-- Extracted material follows --

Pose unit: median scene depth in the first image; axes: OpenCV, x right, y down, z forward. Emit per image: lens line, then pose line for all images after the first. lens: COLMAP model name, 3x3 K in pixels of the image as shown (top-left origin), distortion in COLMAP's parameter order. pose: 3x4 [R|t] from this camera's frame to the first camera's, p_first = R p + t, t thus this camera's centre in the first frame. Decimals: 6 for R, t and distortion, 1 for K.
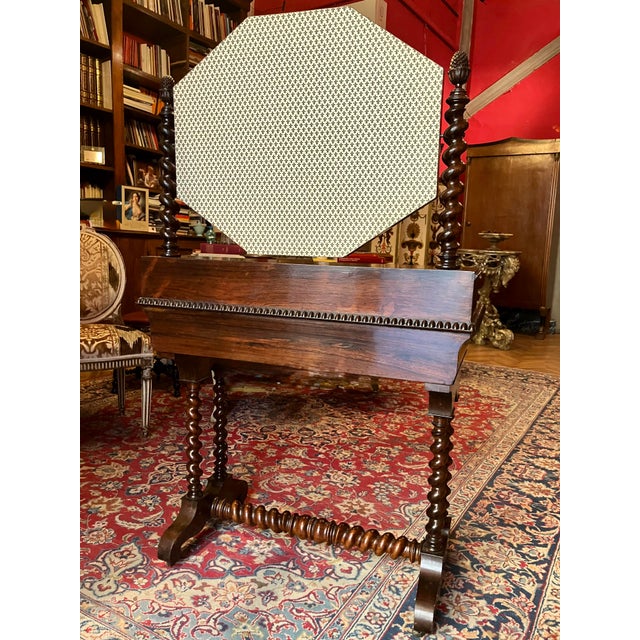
lens RADIAL K [[517.8, 0, 320.0], [0, 517.8, 320.0], [0, 0, 1]] dist [0.009318, -0.005875]
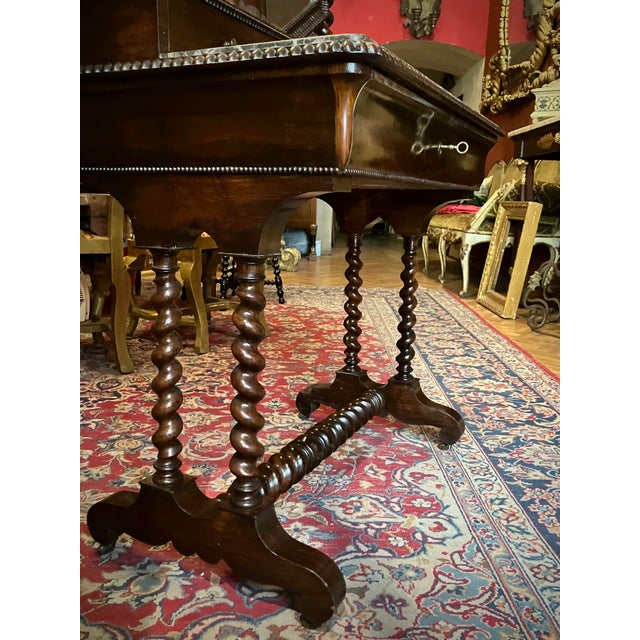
lens RADIAL K [[584.4, 0, 315.0], [0, 584.4, 311.3], [0, 0, 1]] dist [0.002778, -0.005055]
pose [[0.852850, -0.110317, 0.510370, -0.345031], [0.073696, 0.993074, 0.091505, 0.106900], [-0.516929, -0.040428, 0.855073, 0.370612]]
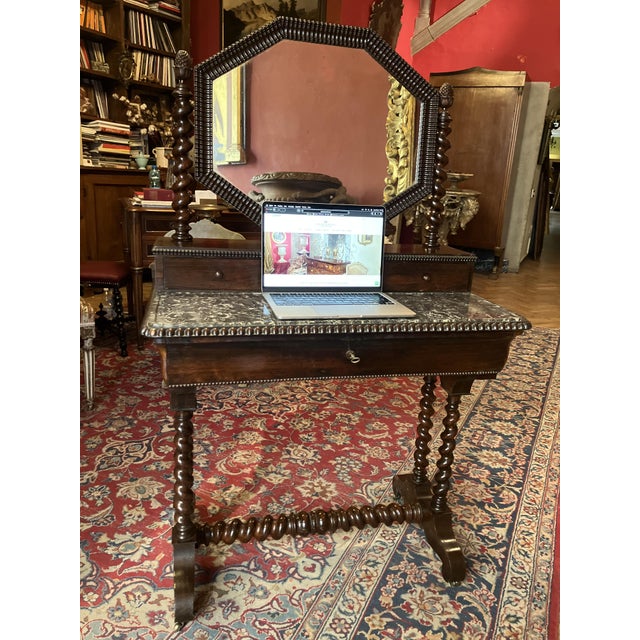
lens RADIAL K [[515.9, 0, 326.1], [0, 515.9, 318.3], [0, 0, 1]] dist [0.013269, -0.005044]
pose [[0.994878, -0.007241, 0.100827, -0.010580], [-0.007486, 0.989415, 0.144917, -0.100655], [-0.100809, -0.144930, 0.984293, 0.085742]]
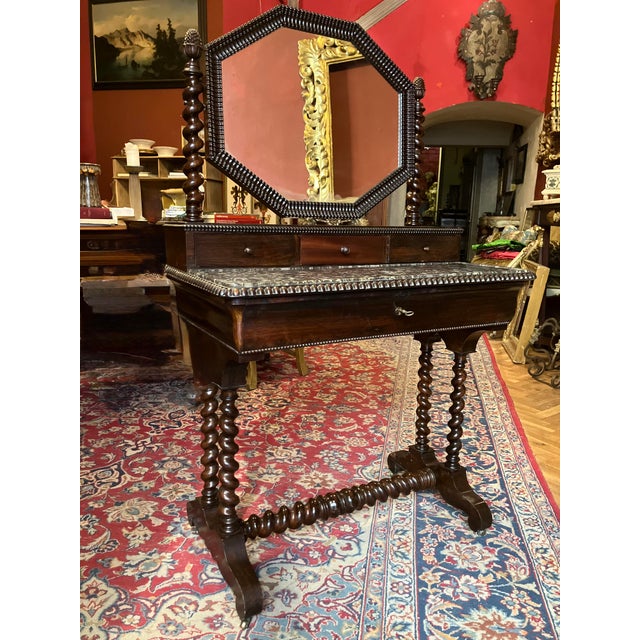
lens RADIAL K [[517.8, 0, 320.0], [0, 517.8, 320.0], [0, 0, 1]] dist [0.009318, -0.005875]
pose [[0.934777, -0.087838, 0.344203, -0.234524], [0.062434, 0.994488, 0.084230, -0.019021], [-0.349705, -0.057247, 0.935109, 0.110514]]
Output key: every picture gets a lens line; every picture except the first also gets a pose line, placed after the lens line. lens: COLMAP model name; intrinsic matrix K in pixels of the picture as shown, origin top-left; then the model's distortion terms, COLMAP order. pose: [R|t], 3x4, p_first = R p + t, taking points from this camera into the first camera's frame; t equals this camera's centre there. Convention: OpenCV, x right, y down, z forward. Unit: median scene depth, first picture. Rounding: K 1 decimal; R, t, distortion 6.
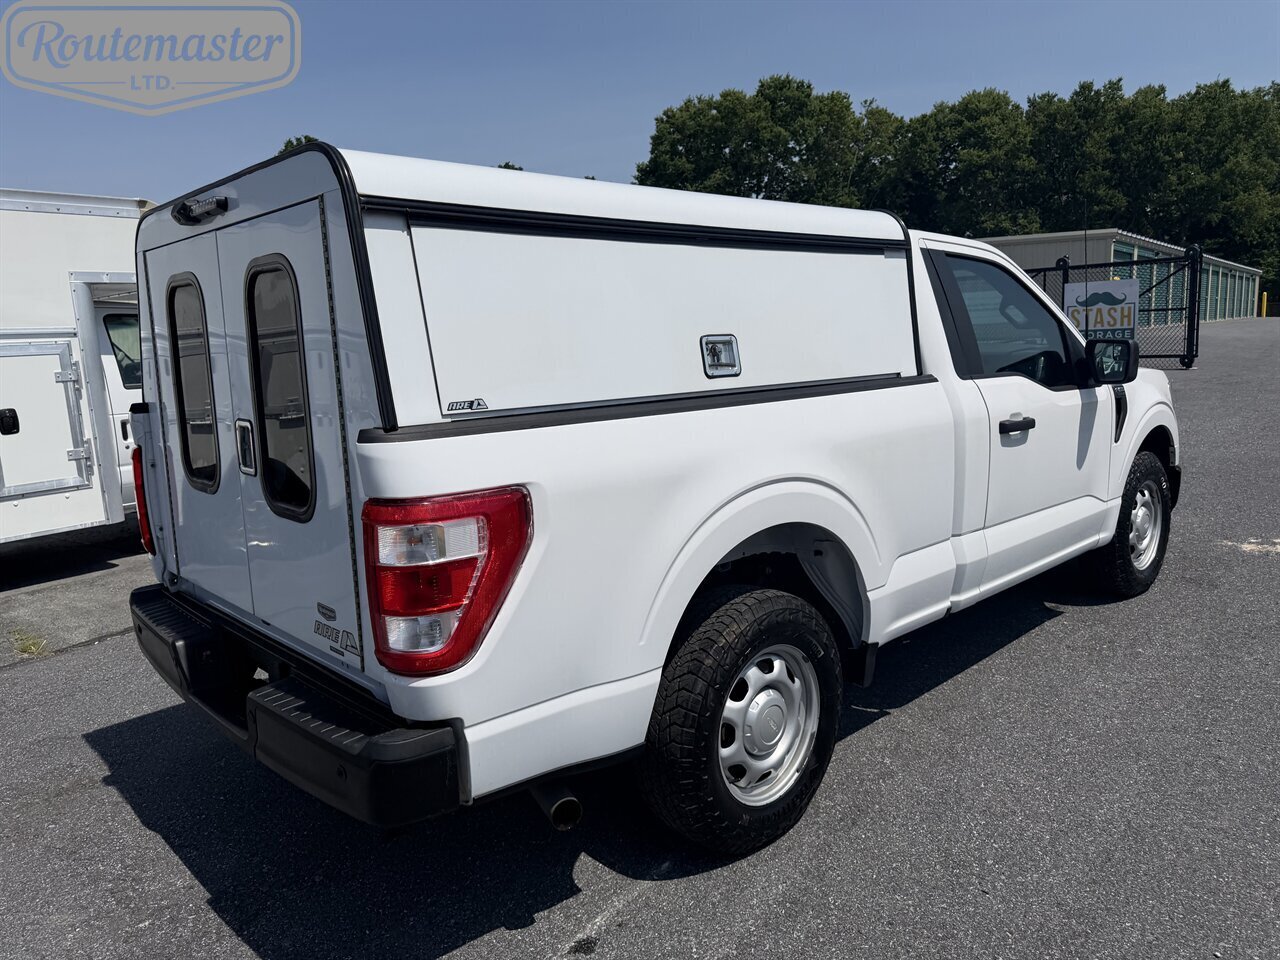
lens RADIAL K [[919.1, 0, 651.3], [0, 919.1, 475.4], [0, 0, 1]] dist [0.022561, -0.032631]
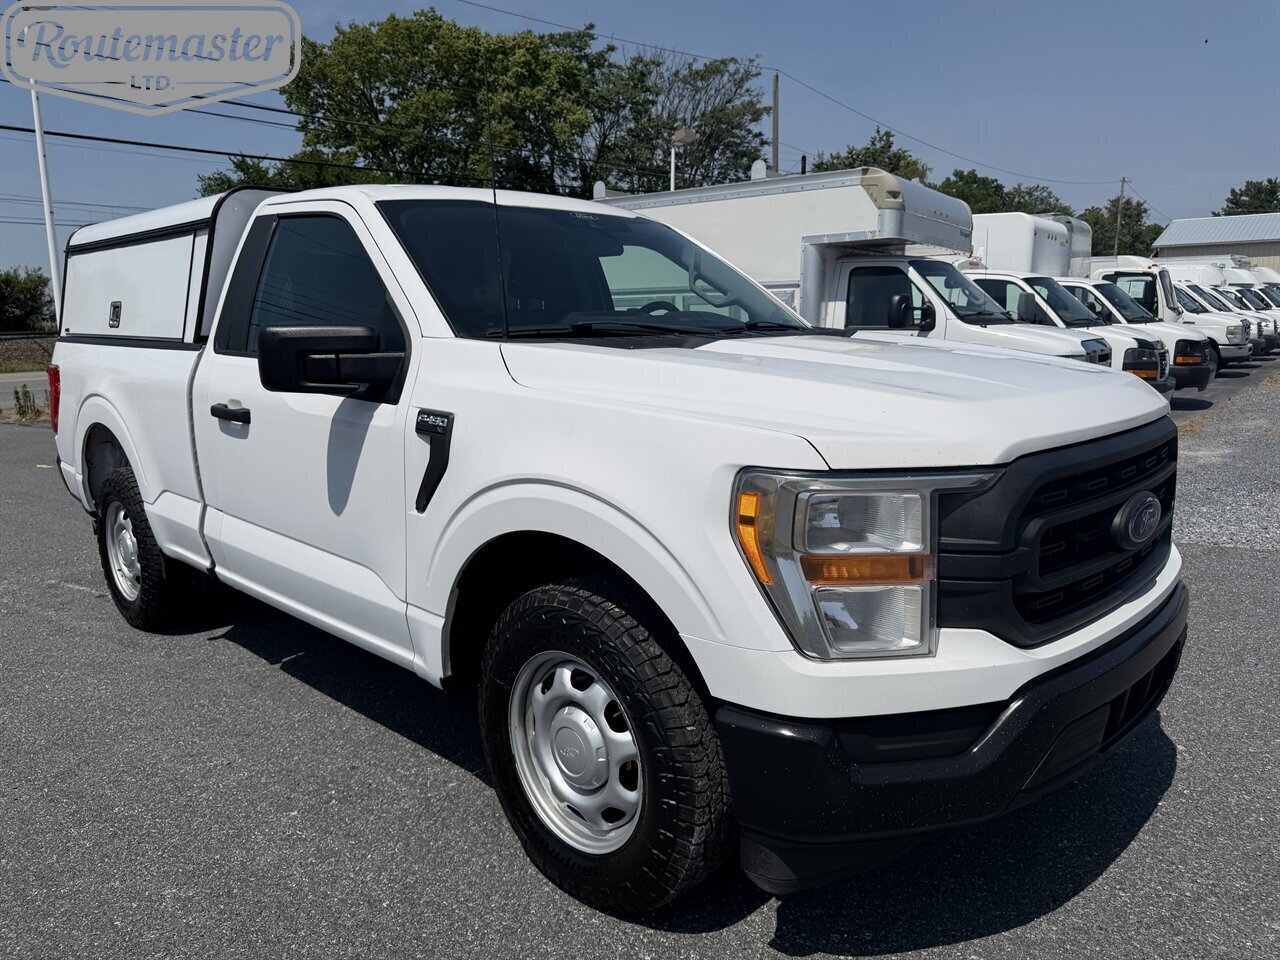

-- Extracted material concluded --

◆ **Your task**
Echo the stretch from the line containing "Output key: every" through the end of the lines, word for word. Leave the pictures out of your answer.

◆ **Written solution**
Output key: every picture gets a lens line; every picture except the first also gets a pose line, placed after the lens line. lens: COLMAP model name; intrinsic matrix K in pixels of the picture as shown, origin top-left; then the model's distortion terms, COLMAP order. pose: [R|t], 3x4, p_first = R p + t, taking points from this camera into the first camera's frame; t equals this camera's centre there. Convention: OpenCV, x right, y down, z forward. Unit: median scene depth, first picture. Rounding: K 1 decimal; R, t, distortion 6.
lens RADIAL K [[919.1, 0, 651.3], [0, 919.1, 475.4], [0, 0, 1]] dist [0.022561, -0.032631]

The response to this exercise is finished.